Mitochondria are often pigeon-holed as the "powerhouse of the cell", giving the false impression that their primary role is as an ATP generator passively responding to the energetic demands of their environment. This is far from the truth. The mitochondria exist as a dynamic network that senses, integrates, and transduces biochemical, energetic, and physical signals, and these signals shape cell fate, lifespan, cancer risk, and more. This session explores emerging tools and methods to edit the small, maternally-inherited, circular mitochondrial genome present in dozens-to-hundreds of copies per cell as a means to prevent mitochondrial disease and optimize metabolic fitness. Additionally, we will discuss the promise of mitochondrial transplantation methodologies as a therapeutic intervention and to discuss the possible routes for mitochondrial metabolic engineering and a range of synthetic developments.

AI is reshaping how biopharma discovers and engineers therapeutic proteins. But with dozens of platforms and models emerging, R&D leaders face a strategic crossroads: should they build internal AI capabilities, buy turnkey software, or partner with platforms that integrate computational design and wet-lab validation? This session brings together pharma R&D executives and AI platform leaders to explore how software-first, closed-loop AI workflows are transforming the speed, success rate, and economics of biologics development.

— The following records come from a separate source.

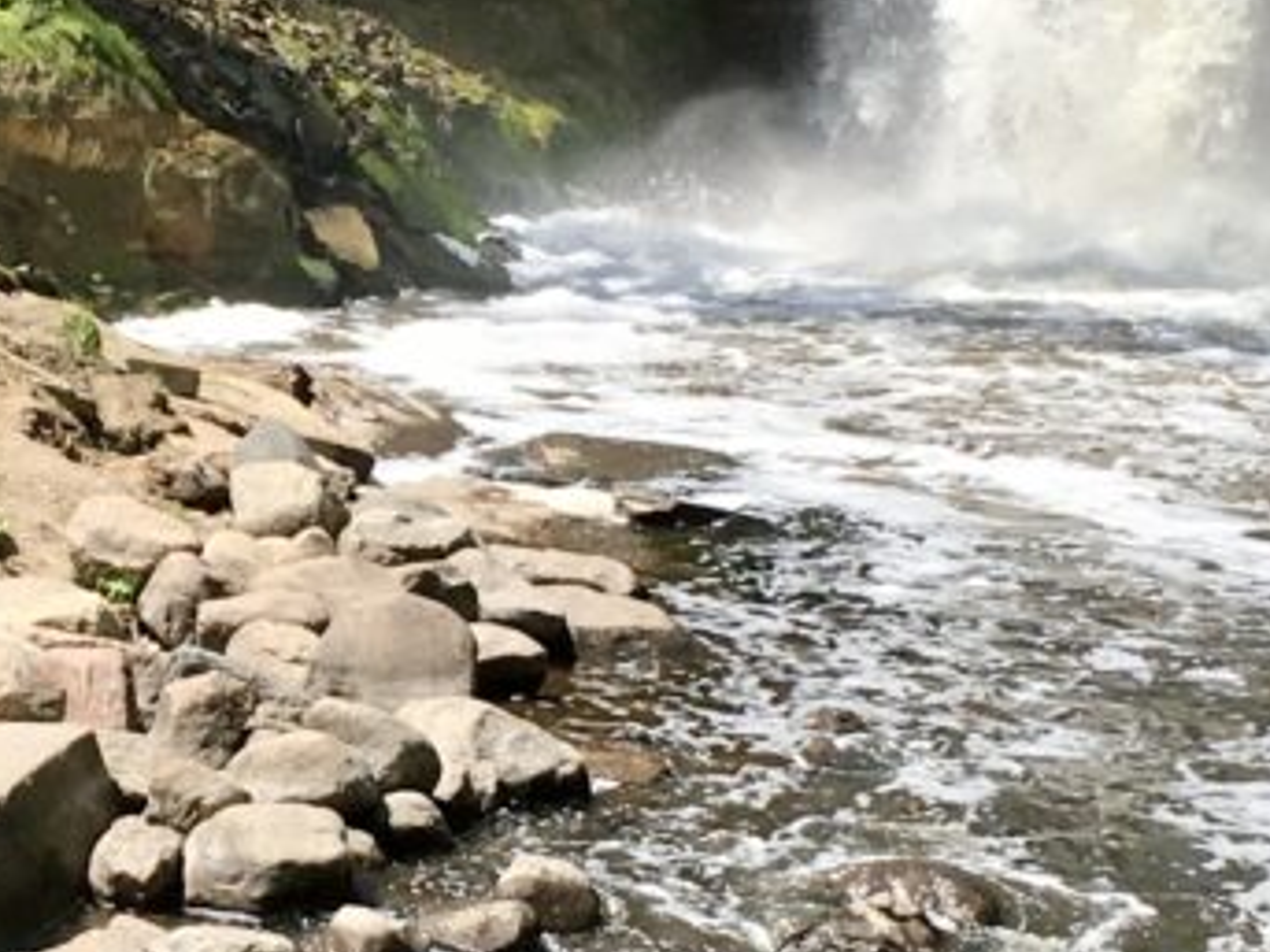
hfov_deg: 14.9
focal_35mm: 130
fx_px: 4768
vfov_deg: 11.4
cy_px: 563
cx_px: 37
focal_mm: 4.15
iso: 25
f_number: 2.2
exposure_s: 1/1012
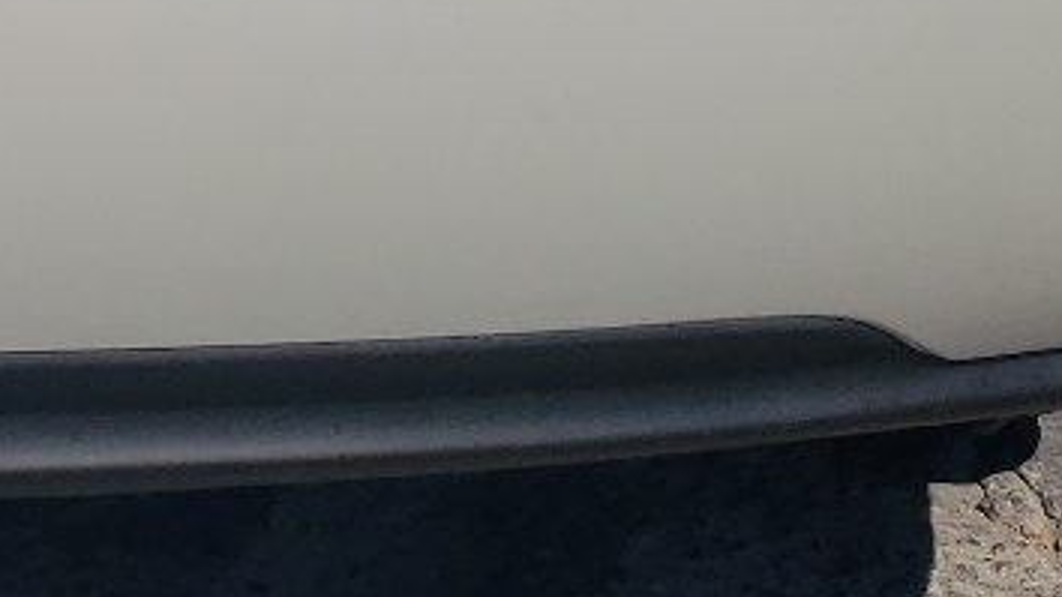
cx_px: -198
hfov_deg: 16.1
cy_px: -693
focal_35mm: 128
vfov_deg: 8.8
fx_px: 3604
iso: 51
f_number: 1.5
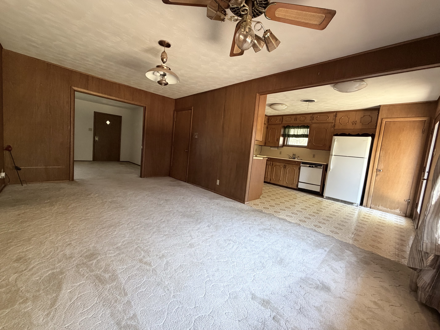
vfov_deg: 85.7
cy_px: 165
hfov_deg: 102.1
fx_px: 178
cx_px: 220
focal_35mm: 14
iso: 320
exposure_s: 1/80
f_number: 2.2
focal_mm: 2.22
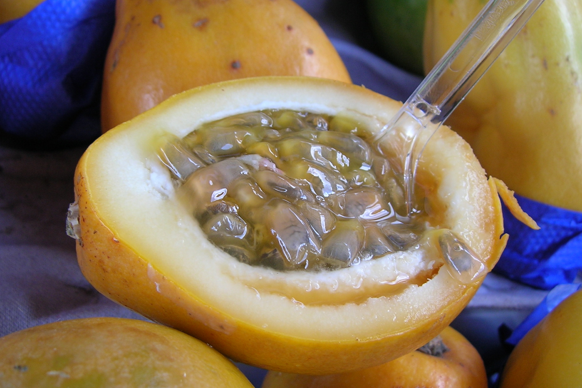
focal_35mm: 43
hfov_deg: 45.4
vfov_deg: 31.2
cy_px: 195
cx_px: 280
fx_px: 695
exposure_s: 1/61
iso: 50
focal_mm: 5.7
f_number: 2.9
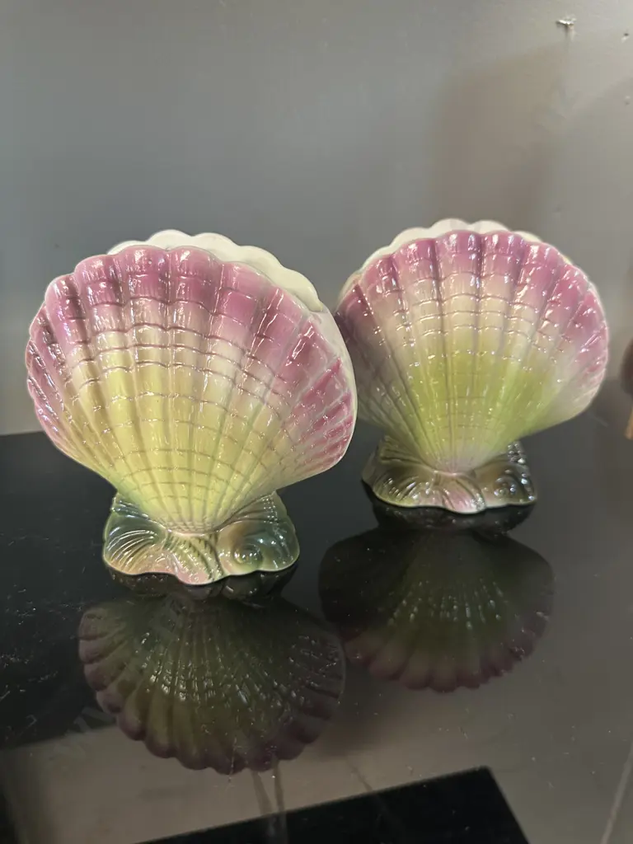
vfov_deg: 71.6
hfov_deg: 56.8
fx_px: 585
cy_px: 422
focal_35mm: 24
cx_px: 316
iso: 320
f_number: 1.78
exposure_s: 1/50
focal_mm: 6.86
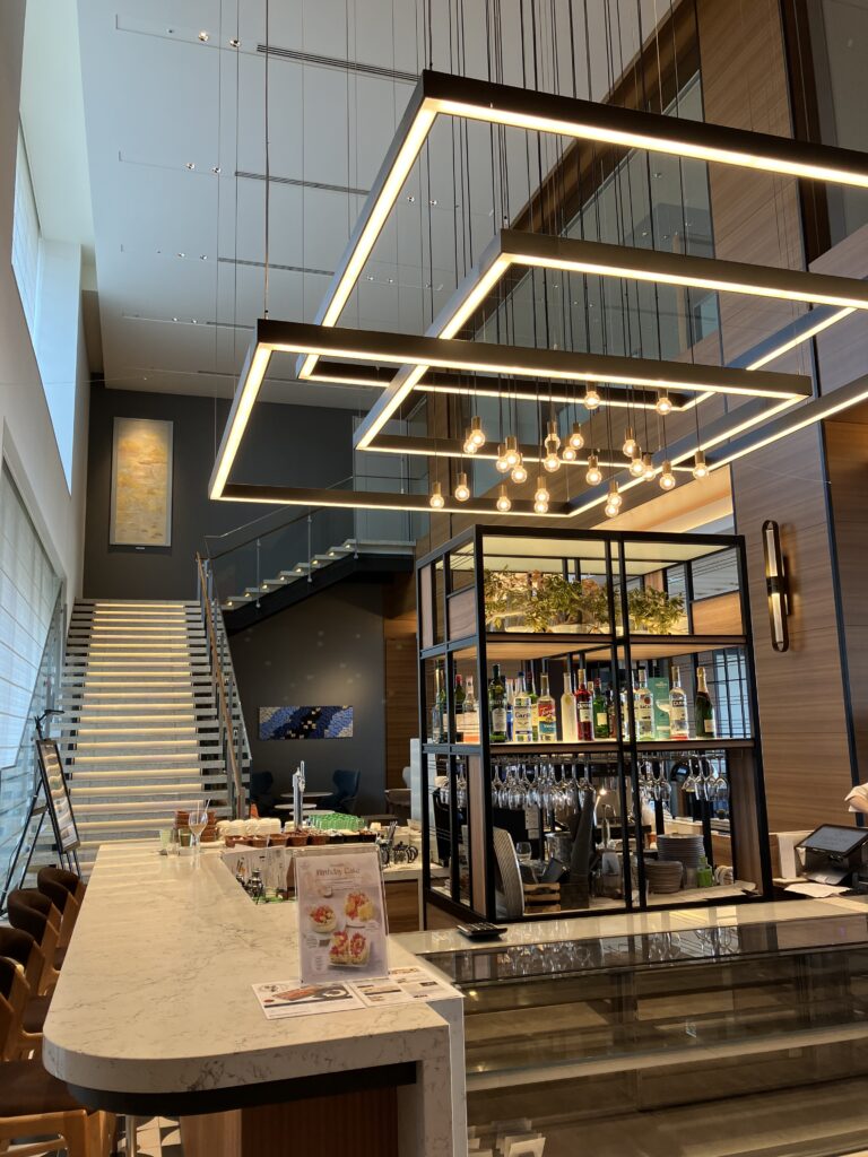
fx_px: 936
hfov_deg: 49.7
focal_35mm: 28
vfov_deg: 63.4
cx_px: 434
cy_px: 578
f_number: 1.8
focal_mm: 3.99
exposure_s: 1/60
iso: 40
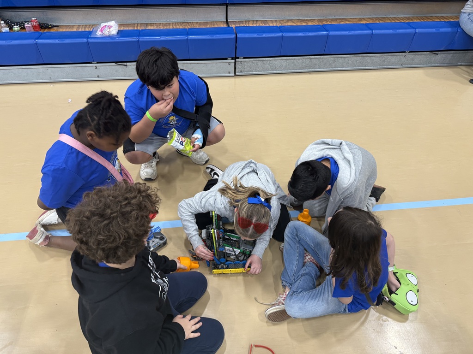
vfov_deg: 56.8
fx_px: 328
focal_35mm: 24
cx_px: 236
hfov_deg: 71.6
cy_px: 177
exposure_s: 1/60
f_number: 1.78
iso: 160
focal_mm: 6.76
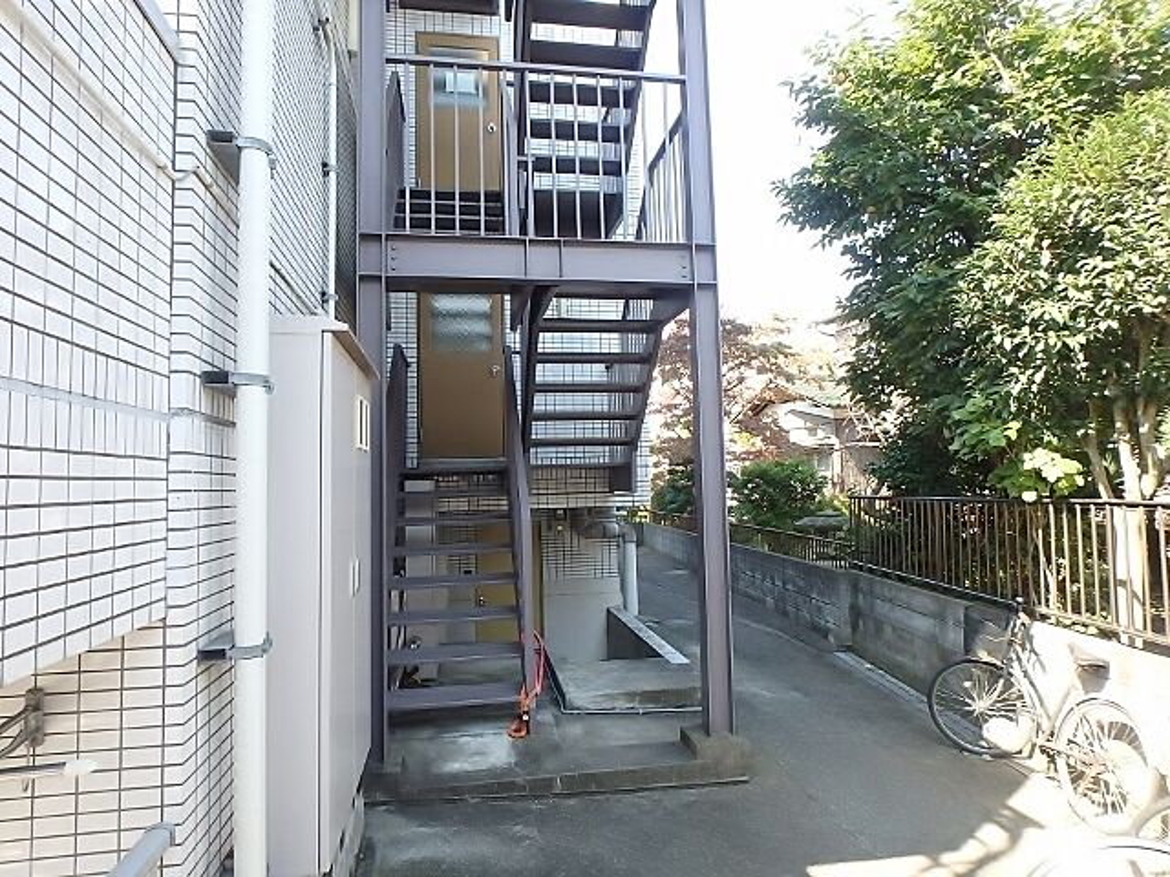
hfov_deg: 79.0
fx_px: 710
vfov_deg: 63.4
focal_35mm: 21
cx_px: 585
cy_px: 438
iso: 125
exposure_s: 1/100
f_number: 3.5
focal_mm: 3.7
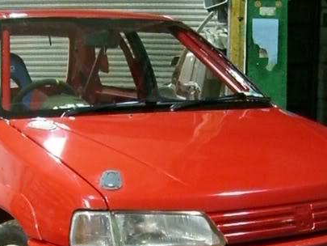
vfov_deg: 19.4
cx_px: 159
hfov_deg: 26.0
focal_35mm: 75
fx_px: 709
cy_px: 203
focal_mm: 6.2
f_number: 2.7
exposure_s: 1/50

Speakers will share real-world outcomes—from 12× faster lead optimization to multiparameter protein design pipelines that integrate seamlessly into existing discovery organizations.

ARPA-H Program Managers are charting some of the most ambitious trajectories in biomedical innovation — from tissue regeneration and whole-body replacement strategies to ultra-scalable manufacturing, programmable immunity, cognitive resilience, and next-generation diagnostics. In this high-velocity block of lightning talks and roundtable, PMs will unveil the problems they’re trying to solve, the technical leaps they believe are now possible, and the kinds of audacious proposals they want from the community. It’s a rare, fast-paced look into the “high-risk, high-reward” experiments that could shift the boundaries of what medicine can do.